みなさんは、「SEA TO SUMMIT®」という日本の環境スポーツイベントをご存知でしょうか。文字どおり、海(湖)からカヤックでスタートし、自転車で里を駆け抜け、そして登山で山頂をめざす大会です。

今年8月、創業50周年の節目を迎えたアウトドアブランド「モンベル」の辰野勇会長が発案し、2009年の鳥取県「皆生・大山大会」から始まったこの大会は現在、全国11か所で開催されています。
今回は、自然の循環に思いをめぐらせ、かけがえのない自然について考えようという思いも込められた「びわ湖 東近江 SEA TO SUMMIT® 2025」に筆者も参加してみました。

自然と歴史が豊かな滋賀・東近江を、目いっぱい体感
「運動不足の僕が、本当にゴールできるんだろうか……?」
パンフレットには「カヤック8km、バイク28.5km、ハイク3.5km」と書かれている。合計40km……。だけど、地元の滋賀県で開催される大会なので、ぜひ挑戦してみよう――。

そんな思いを胸に、環境スポーツイベント「SEA TO SUMMIT®」に参加した。舞台は、滋賀県東近江市。琵琶湖と鈴鹿山系に抱かれた、自然と文化の懐が深いまちだ。
カヤック――朝日と静けさに包まれる、“湖の目線”
朝5時、起床。長浜市の実家から車を走らせ約45分で、会場に到着する。

スタート地点は、琵琶湖の入り江「能登川水車とカヌーランド」。ここは、全国でも珍しい水車とカヌーの複合施設で、地元の子どもたちにも親しまれる“水辺のオアシス”。湖とともに暮らす東近江らしい、自然との共存の象徴のような場所だ。
集合した参加者はみな、今年の開催を心待ちにしていたのか、昂揚感で満ちあふれている。かたや筆者は「カヤックなんて初めてやし、うまく漕げるかな……」と不安な気持ちになっていた……。
すると、会場へ応援に駆けつけていたのは「喜楽長」でおなじみ、地元・喜多酒造の社長で、高校の同級生の父親でもある、喜多良道さん(大会・実行委員長)。「ケガにだけは気いつけて、がんばってや!」と笑顔で励ましの声をもらい、不安な気持ちが和らいだ。

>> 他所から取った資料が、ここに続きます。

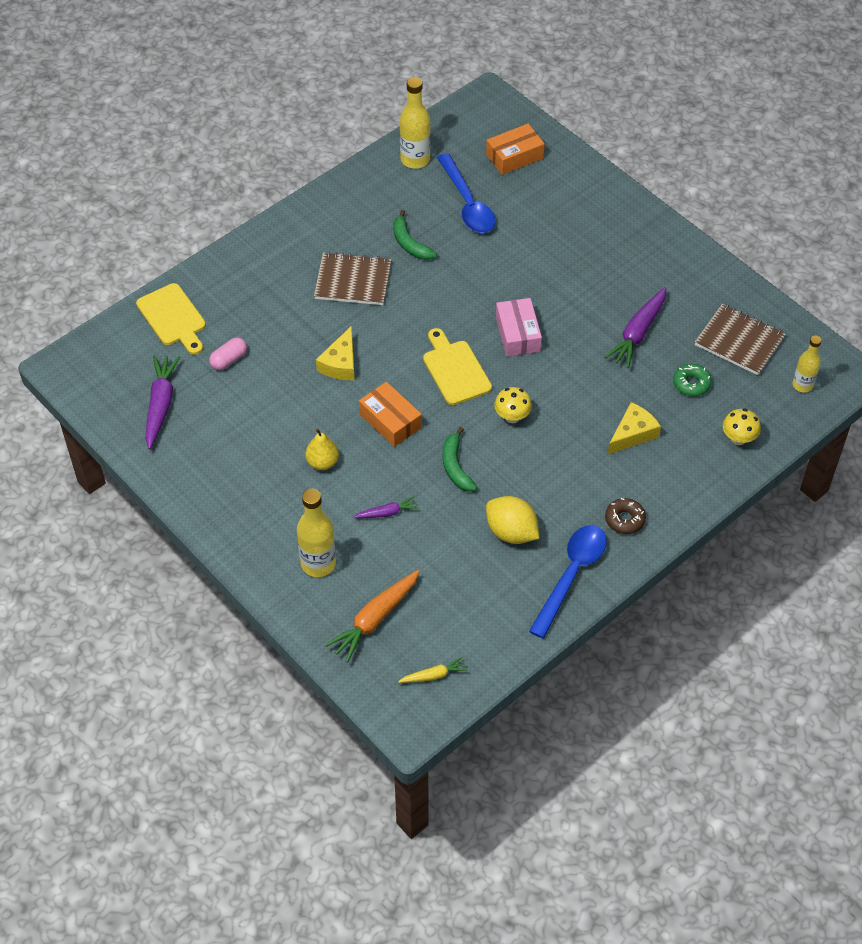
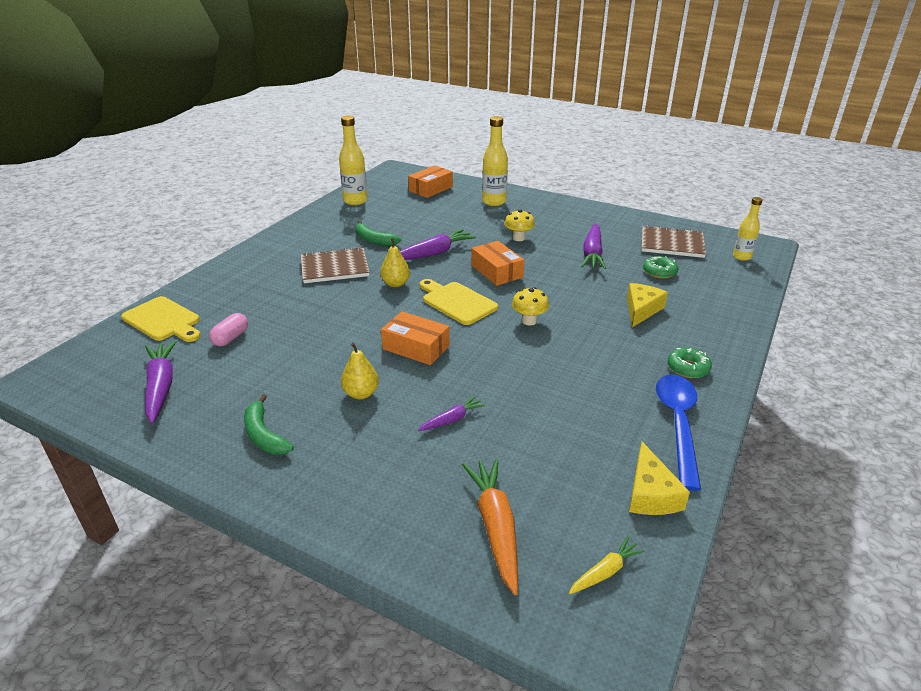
camera: 20 degrees left, 20 degrees down
(318, 563) = (397, 487): yellow bottle -> yellow bottle (494, 202)
(340, 363) = (346, 318): yellow cheese -> yellow cheese (650, 494)
(375, 619) = (495, 527): orange carrot -> orange carrot turned 150 degrees clockwise
(405, 324) = (395, 284): none -> yellow pear
(456, 466) = (500, 366): green banana -> green banana (264, 435)
(464, 285) = (433, 253): none -> purple carrot
(467, 203) = (409, 214): blue spoon -> none
(511, 532) = (591, 404): yellow lemon -> none
(518, 334) = (497, 271): pink box -> orange box
(624, 519) = (688, 368): brown donut -> green donut
(738, 438) = (728, 295): yellow mushroom -> yellow mushroom (518, 238)

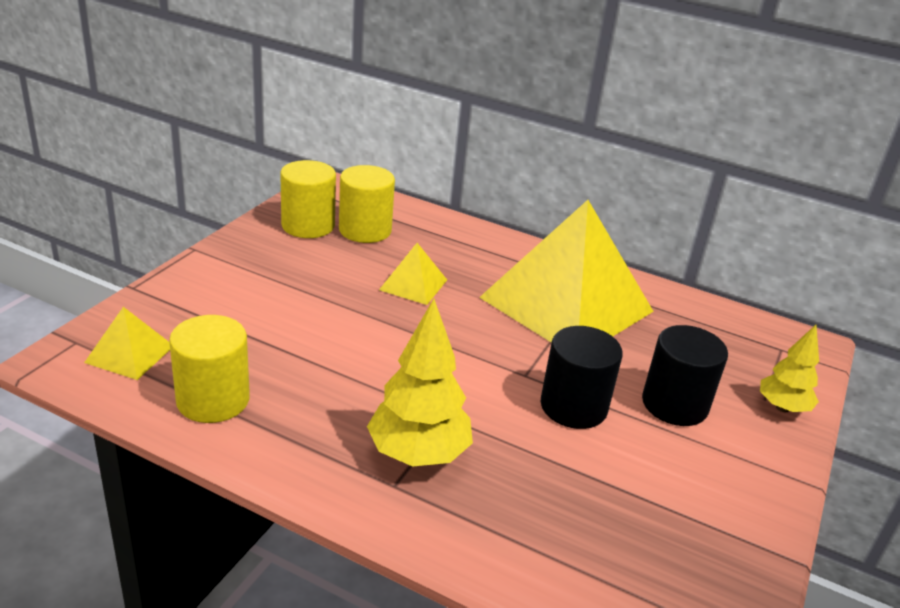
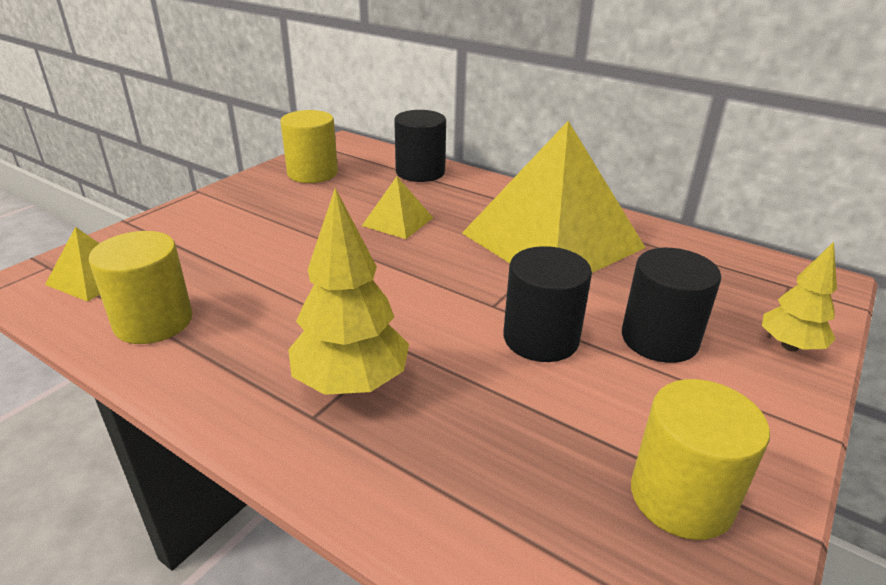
camera: 10 degrees right, 0 degrees up
(365, 230) = (365, 177): yellow cylinder -> yellow cylinder (681, 497)
(420, 224) = (420, 172): none -> black cylinder

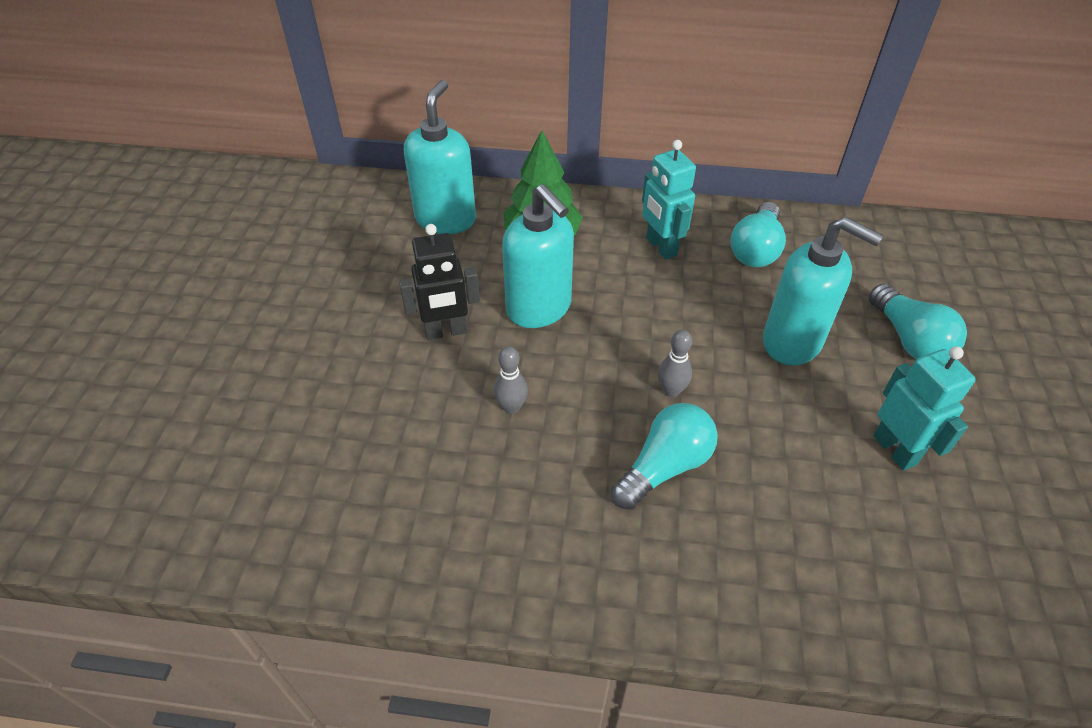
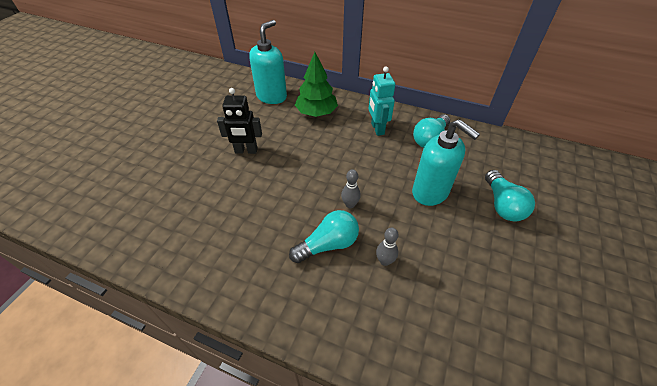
camera: 15 degrees right, 0 degrees up
(511, 407) = (261, 195): grey bowling pin -> grey bowling pin (385, 261)
(539, 309) = (298, 148): turquoise soap dispenser -> none
(895, 450) = (468, 266): turquoise robot -> none

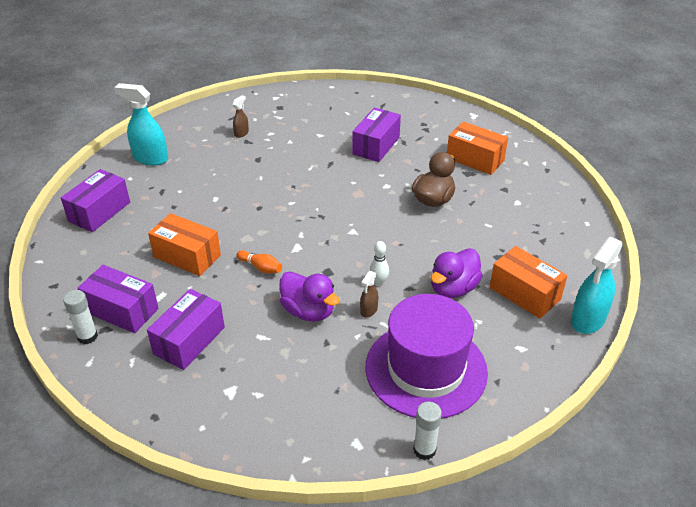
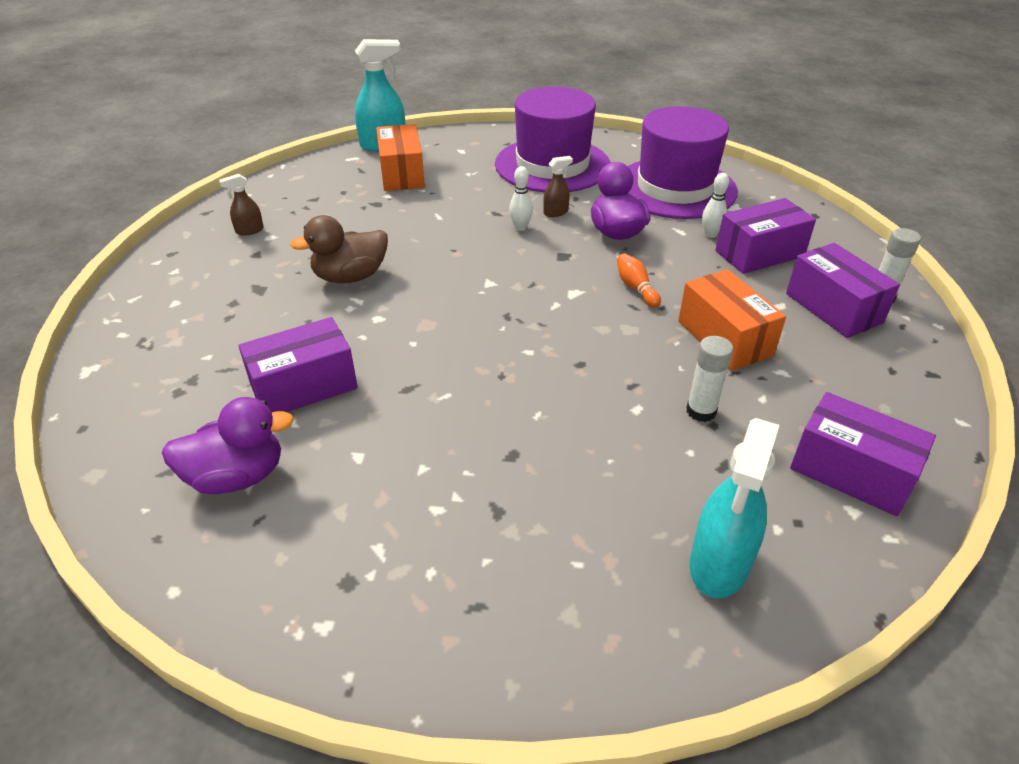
camera: 145 degrees left, 0 degrees up
(99, 212) = (851, 472): purple box -> purple box turned 60 degrees clockwise
(150, 158) = (719, 565): turquoise spray bottle -> turquoise spray bottle turned 60 degrees clockwise
(236, 344) = (710, 234): none -> white bowling pin
(241, 133) = (491, 540): brown spray bottle -> brown spray bottle (249, 230)
(296, 392) = (675, 188): none -> purple hat
(424, 450) = (603, 135): white glue stick -> white glue stick (701, 411)
(453, 288) = (456, 198): purple duck -> purple duck (237, 476)
(475, 159) = (218, 301): orange box -> none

スタッフの方から簡単なレクチャーを受けて、いよいよ出艇。今回は取材ということで、先頭集団でスタートさせてもらうことになった。
安定感のあるカヤックに乗り込むと、驚くほどすんなりと湖面を滑り出した。パドルを湖に差し込み、一漕ぎ、また一漕ぎ。風もなく、朝日を浴びる湖は、まるで鏡のよう。

普段から運動している参加者が多いのか、先頭集団だった筆者は、あっという間に最下位に……。最初から、こんなにもハードなのかと、また不安な気持ちがよぎる。

そんななか、ふと遠くから声が響いた。
「がんばれ! その調子、その調子!」
顔を上げると、筆者のすぐ左手に、別のカヤックが折り返してきていた。乗っていたのは、なんとモンベルの創業者・辰野勇会長ご本人、御年77歳(大会時)。笑顔でパドルを握り、参加者ひとりひとりを励ましてくれているではないか……!

「大丈夫、大丈夫。自然の中では、速さよりも、楽しむことが大事やで」
その言葉に、肩の力がふっと抜けた。企業のトップがみずから大会に出て、汗をかきながら伴走してくれるなんて――。それは、モンベルが掲げる「誰もが自然とともにある社会」の理想を、まさに体現しているようだった。

カヤックは、約8キロの行程。普段あまり運動ができていない筆者は、後半には腕がパンパンだったが、不思議と苦しくはなかった。なぜならば、ほかの参加者たちも優しく声をかけてくれ、励ましてもらい、楽しく漕ぎきることができたからだ。

岸に戻ると、参加者から拍手で迎えられ、次なる里(自転車)へ向かうことになった。